Thousands of documents apparently leaked from inside ISIS paint a detailed picture of the terror group's personnel, including a 20-year-old from Minneapolis with just a high-school education.
NBC News was among several media organizations to obtain a trove of recruitment forms from a man who claims to be a disillusioned ISIS fighter who recently defected.
The questions start off mundane — name, nickname, date of birth, education — and then shift to the more sinister.
Fields ask about previous fighting experience, blood type, special skills, level of obedience and whether the applicant is interested in fighting or becoming a suicide attacker.
The forms also ask for "countries traveled" to clarify the route to ISIS' caliphate and who can vouch for the recruit.
More than 22,000 jihadis are named in the files and some 51 nationalities represented, according to Britain's Sky News. The broadcaster — which also obtained and reviewed the documents — said many of the names were already "well-known" jihadis, such Londoner Abdel Bary.
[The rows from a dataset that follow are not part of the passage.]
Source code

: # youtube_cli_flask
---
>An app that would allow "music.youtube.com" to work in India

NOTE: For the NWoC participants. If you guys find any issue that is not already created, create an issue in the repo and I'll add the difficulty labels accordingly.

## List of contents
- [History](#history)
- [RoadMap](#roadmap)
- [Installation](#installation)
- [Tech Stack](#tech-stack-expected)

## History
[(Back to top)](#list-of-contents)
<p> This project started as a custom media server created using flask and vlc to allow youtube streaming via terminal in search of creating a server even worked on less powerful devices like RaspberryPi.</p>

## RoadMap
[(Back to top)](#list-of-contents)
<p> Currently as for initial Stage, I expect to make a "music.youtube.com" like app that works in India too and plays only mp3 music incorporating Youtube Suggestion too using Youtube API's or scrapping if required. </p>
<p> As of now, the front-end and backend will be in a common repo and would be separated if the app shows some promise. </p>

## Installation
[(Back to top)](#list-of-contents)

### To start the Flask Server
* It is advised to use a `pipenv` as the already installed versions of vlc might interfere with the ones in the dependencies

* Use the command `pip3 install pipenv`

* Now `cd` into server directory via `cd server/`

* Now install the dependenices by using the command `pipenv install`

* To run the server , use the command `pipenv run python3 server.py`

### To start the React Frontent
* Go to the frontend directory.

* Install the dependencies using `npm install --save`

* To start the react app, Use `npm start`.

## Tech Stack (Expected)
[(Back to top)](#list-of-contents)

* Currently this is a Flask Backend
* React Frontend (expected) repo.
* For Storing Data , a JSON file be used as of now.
Other forms bore the names of jihadis known to have died on the battlefield, like former ISIS media-wing head Junaid Hussain.
German intelligence officials are reviewing the files, according to local media there.
Federal police believe "that the documents are authentic," German Interior Minister Thomas de Maiziere said in an emailed statement noting the potential intelligence value of the trove.
"They provide a great chance for the procedure of furnishing proof and the participation also of Germans in terror activities," he said. "With this, we also better understand the structures of this terror organization and it will possibly function as a deterrent for some young radical people."
The cache could offer critical information to intelligence agencies — from routes taken by foreign fighters to previously-unknown recruits and recruiters.
The leak and its origin deal a blow ISIS itself, too, signaling weakness at a time when the organization has been coming under increasing pressure.
Defense officials in recent weeks captured an ISIS official who has reportedly offered valuable information on the group's chemical weapons and operations while under interrogation.
U.S. airstrikes have been pounding ISIS weapons depots and an airstrike also is believed to have killed a top ISIS commander known as "Omar the Chechen" in Syria last week.